KRS  26A.015 Disqualification of justice or judge of the Court of Justice, or master commissioner.

 (2) Any justice or judge of the Court of Justice or master commissioner shall disqualify himself in any proceeding:

 c) Where he knows that he, individually or as a fiduciary, or his spouse or minor child residing in his household, has a pecuniary or proprietary interest in the subject matter in controversy or in a party to the proceeding;

(d) Where he or his spouse, or a person within the third degree of relationship to either of them, or the spouse of such a person:

1. Is a party to the proceeding, or an officer, director, or trustee of a party;

2. Is acting as a lawyer in the proceeding and the disqualification is not waived by stipulation of counsel in the proceeding filed therein;

3. Is known by the judge or master commissioner to have an interest that could be substantially affected by the outcome of the proceeding;

4. Is to the knowledge of the judge or master commissioner likely to be a material witness in the proceeding.
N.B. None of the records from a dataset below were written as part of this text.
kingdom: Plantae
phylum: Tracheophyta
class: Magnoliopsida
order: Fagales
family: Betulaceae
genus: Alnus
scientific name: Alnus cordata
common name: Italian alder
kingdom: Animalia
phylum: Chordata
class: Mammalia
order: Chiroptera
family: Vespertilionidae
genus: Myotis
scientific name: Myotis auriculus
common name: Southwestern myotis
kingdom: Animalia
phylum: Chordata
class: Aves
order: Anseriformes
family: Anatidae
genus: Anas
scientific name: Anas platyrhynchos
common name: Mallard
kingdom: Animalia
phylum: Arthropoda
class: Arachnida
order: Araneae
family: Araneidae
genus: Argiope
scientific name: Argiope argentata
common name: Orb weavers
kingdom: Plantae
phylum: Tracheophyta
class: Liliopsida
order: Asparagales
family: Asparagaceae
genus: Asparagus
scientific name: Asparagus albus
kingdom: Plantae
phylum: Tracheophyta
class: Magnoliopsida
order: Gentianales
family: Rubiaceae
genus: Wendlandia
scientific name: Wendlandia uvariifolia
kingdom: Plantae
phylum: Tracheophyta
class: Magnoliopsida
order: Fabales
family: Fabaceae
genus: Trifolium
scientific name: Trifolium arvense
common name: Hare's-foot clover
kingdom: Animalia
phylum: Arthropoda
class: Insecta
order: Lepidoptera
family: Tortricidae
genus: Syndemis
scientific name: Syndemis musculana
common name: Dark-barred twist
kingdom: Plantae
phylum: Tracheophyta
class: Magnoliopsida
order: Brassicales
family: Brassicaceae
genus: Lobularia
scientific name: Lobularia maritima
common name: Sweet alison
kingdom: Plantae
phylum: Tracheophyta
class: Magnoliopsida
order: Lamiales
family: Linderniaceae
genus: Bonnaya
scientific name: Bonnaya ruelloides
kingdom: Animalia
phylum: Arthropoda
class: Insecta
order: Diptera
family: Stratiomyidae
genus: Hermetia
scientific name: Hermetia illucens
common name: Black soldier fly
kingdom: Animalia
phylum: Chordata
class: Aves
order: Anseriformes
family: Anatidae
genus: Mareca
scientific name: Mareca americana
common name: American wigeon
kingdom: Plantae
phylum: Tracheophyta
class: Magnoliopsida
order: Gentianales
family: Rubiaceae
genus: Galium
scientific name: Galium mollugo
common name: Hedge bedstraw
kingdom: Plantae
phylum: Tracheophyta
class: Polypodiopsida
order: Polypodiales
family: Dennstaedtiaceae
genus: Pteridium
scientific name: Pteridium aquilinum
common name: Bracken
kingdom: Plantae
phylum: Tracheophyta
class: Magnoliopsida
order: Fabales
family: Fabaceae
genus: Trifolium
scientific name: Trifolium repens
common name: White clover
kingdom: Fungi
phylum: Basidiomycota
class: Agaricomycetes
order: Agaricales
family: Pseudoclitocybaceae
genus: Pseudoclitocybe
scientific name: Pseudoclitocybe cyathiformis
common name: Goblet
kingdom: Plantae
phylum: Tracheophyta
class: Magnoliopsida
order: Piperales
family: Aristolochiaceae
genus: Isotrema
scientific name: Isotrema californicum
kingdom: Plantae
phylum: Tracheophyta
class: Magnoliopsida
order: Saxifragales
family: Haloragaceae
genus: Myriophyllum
(e) Where he has knowledge of any other circumstances in which his impartiality might reasonably be questioned.

KRS  26A.020 Designation of retired justice or judge as special judge.

(1) When, from any cause, a judge of any Circuit or District Court fails to attend, or being in attendance cannot properly preside in an action pending in the court, or if a vacancy occurs or exists in the office of circuit or district judge, the circuit clerk shall at once certify the facts to the Chief Justice who shall immediately designate a regular or retired justice or judge of the Court of Justice as special judge. If either party files with the circuit clerk his affidavit that the judge will not afford him a fair and impartial trial, or will not impartially decide an application for a change of venue, the circuit clerk shall at once certify the facts to the Chief Justice who shall immediately review the facts and determine whether to designate a regular or retired justice or judge of the Court of Justice as special judge. Any special judge so selected shall have all the powers and responsibilities of a regular judge of the court.

(2) A retired justice or judge serving as a special judge shall be compensated as provided by KRS 21A.110.

History: Created 1976 (1st Extra. Sess.) Ky. Acts ch. 22, sec. 5.